Sadly, I am inspired to write this because I have no knitting to take with me to a meeting later today. It’s not that I have no knitting, just that I have no meeting knitting. And that realization led me to the thought that perhaps I might try to sum up what I’ve learned over the years about effective strategies for knitting in meetings. It all boils down to a few simple rules.

1. Speak up early and intelligently. The best way to keep people from resenting your knitting or viewing it as a distraction is to make it clear from the get-go that you are fully engaged with the non-knitting activity at hand. When I bring my knitting to a meeting, I carefully look for an opportunity to contribute a worthwhile idea or comment early on. Help those around you realize that knitting does not limit your ability to participate.

2. Keep it simple.

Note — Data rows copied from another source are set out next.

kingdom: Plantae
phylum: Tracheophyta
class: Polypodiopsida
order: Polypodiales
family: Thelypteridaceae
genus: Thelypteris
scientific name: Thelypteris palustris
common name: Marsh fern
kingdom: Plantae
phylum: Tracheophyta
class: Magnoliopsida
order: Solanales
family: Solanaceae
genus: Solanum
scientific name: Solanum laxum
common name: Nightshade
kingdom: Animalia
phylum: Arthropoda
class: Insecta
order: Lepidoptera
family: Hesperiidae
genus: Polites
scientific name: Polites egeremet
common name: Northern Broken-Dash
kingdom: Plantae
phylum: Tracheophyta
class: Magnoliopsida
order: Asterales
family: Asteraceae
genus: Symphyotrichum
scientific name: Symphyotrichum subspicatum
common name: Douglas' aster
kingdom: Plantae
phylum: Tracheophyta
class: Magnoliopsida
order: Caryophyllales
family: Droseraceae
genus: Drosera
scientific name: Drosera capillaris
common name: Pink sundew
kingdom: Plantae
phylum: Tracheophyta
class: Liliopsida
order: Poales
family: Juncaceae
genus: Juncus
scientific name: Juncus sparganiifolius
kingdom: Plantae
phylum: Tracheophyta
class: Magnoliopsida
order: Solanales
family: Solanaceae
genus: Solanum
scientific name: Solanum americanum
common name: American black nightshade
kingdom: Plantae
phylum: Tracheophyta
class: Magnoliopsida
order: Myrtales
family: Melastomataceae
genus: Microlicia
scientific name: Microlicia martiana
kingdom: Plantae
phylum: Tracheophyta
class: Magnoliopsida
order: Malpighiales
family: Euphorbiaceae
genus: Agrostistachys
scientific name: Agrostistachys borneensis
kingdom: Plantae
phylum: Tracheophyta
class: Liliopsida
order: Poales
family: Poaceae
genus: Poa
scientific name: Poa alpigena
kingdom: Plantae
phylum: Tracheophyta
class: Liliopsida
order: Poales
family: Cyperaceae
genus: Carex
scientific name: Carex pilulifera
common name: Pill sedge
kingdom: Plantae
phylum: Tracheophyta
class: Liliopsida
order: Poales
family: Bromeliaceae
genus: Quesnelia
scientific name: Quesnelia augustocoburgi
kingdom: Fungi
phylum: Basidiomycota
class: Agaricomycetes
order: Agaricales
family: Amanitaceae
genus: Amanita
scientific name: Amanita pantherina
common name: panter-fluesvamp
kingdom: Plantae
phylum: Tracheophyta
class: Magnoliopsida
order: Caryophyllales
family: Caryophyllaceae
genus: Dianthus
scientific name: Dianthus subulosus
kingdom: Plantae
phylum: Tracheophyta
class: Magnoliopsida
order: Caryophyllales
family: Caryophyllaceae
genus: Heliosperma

Meeting knitting is knitting that involves little (preferably no) referring back to patterns or counting of stitches. Needles and yarn in hand can blend into the background–a stitch dictionary, multiple pages of notes, row counters and the like will draw unwanted attention. If the only projects you’re currently working on (my sad situation) are complex, leave them at home.

3. Share the space. Be sure your knitting project is small enough that you’re not spilling over into others’ territory. One of the miseries of meetings is the way they force us to sit packed together in unfortunately small spaces. Don’t let your knitting contribute to anyone else’s suffering.

4. No tinking. The minute you realize you’ve made a mistake, put you knitting aside. You’ve gone from knitting to problem-solving—and problem-solving on a secondary topic is going to interfere with participating in the work at hand.

5. Don’t be flashy. Certain kinds of knitting—socks on multiple double-points, for example, or colorwork involving several balls of yarn—can be particularly attention-getting for non-knitters, even if you have them mastered and don’t need to refer to patterns and the like (see 2). Remember, you knit because knitting is fascinating, but you don’t want to fascinate anyone else when there’s other work at hand.

By actively pursuing 1 and staying mindful of 2, 3, 4 and 5, I’ve been able to comfortably integrate my knitting into workplace settings.

What about you? Any suggestions for subtly and effectively integrating our obsession into workplace and organizational settings? Successes you’d like to share? Horror stories we can groan over together?